To analyze the situation, let's break it down using the function \( h = -16t^2 + 48t + 6 \), which models the height \( h \) of the shot put over time \( t \).
-
Start Point: At time \( t = 0 \) seconds, we can find the height of the shot put. \[ h(0) = -16(0)^2 + 48(0) + 6 = 6 \text{ feet} \] So the shot put leaves Kayden's hand at a height of 6 feet.
-
Vertex: To find the time at which the shot put reaches its maximum height, we can use the formula for the vertex of a quadratic function \( t = -\frac{b}{2a} \) where \( a = -16 \) and \( b = 48 \). \[ t = -\frac{48}{2(-16)} = \frac{48}{32} = 1.5 \text{ seconds} \] Now, substituting \( t = 1.5 \) back into the equation to find the maximum height: \[ h(1.5) = -16(1.5)^2 + 48(1.5) + 6 \] Calculating gives: \[ h(1.5) = -16(2.25) + 72 + 6 = -36 + 72 + 6 = 42 \text{ feet} \] So the maximum height is 42 feet, reached at 1.5 seconds.

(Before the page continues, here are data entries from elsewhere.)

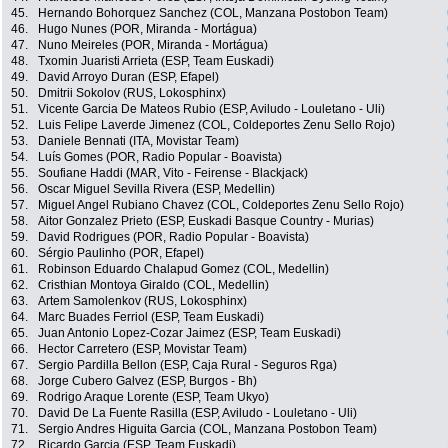
45.
Hernando Bohorquez Sanchez (COL, Manzana Postobon Team)
46.
Hugo Nunes (POR, Miranda - Mortágua)
47.
Nuno Meireles (POR, Miranda - Mortágua)
48.
Txomin Juaristi Arrieta (ESP, Team Euskadi)
49.
David Arroyo Duran (ESP, Efapel)
50.
Dmitrii Sokolov (RUS, Lokosphinx)
51.
Vicente Garcia De Mateos Rubio (ESP, Aviludo - Louletano - Uli)
52.
Luis Felipe Laverde Jimenez (COL, Coldeportes Zenu Sello Rojo)
53.
Daniele Bennati (ITA, Movistar Team)
54.
Luís Gomes (POR, Radio Popular - Boavista)
55.
Soufiane Haddi (MAR, Vito - Feirense - Blackjack)
56.
Oscar Miguel Sevilla Rivera (ESP, Medellin)
57.
Miguel Angel Rubiano Chavez (COL, Coldeportes Zenu Sello Rojo)
58.
Aitor Gonzalez Prieto (ESP, Euskadi Basque Country - Murias)
59.
David Rodrigues (POR, Radio Popular - Boavista)
60.
Sérgio Paulinho (POR, Efapel)
61.
Robinson Eduardo Chalapud Gomez (COL, Medellin)
62.
Cristhian Montoya Giraldo (COL, Medellin)
63.
Artem Samolenkov (RUS, Lokosphinx)
64.
Marc Buades Ferriol (ESP, Team Euskadi)
65.
Juan Antonio Lopez-Cozar Jaimez (ESP, Team Euskadi)
66.
Hector Carretero (ESP, Movistar Team)
67.
Sergio Pardilla Bellon (ESP, Caja Rural - Seguros Rga)
68.
Jorge Cubero Galvez (ESP, Burgos - Bh)
69.
Rodrigo Araque Lorente (ESP, Team Ukyo)
70.
David De La Fuente Rasilla (ESP, Aviludo - Louletano - Uli)
71.
Sergio Andres Higuita Garcia (COL, Manzana Postobon Team)
72.
Ricardo Garcia (ESP, Team Euskadi)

Based on this analysis, the correct description would identify the start point (0, 6) and the vertex (1.5, 42), explaining that the shot put leaves Kayden's hand at a height of 6 feet and reaches a maximum height of 42 feet after 1.5 seconds.
The correct response is: (0, 6); (1.5, 42); The shot put leaves Kayden's hand at a distance of 0 feet and a height of 6 feet and will reach a maximum height of 42 feet 1.5 seconds after being thrown.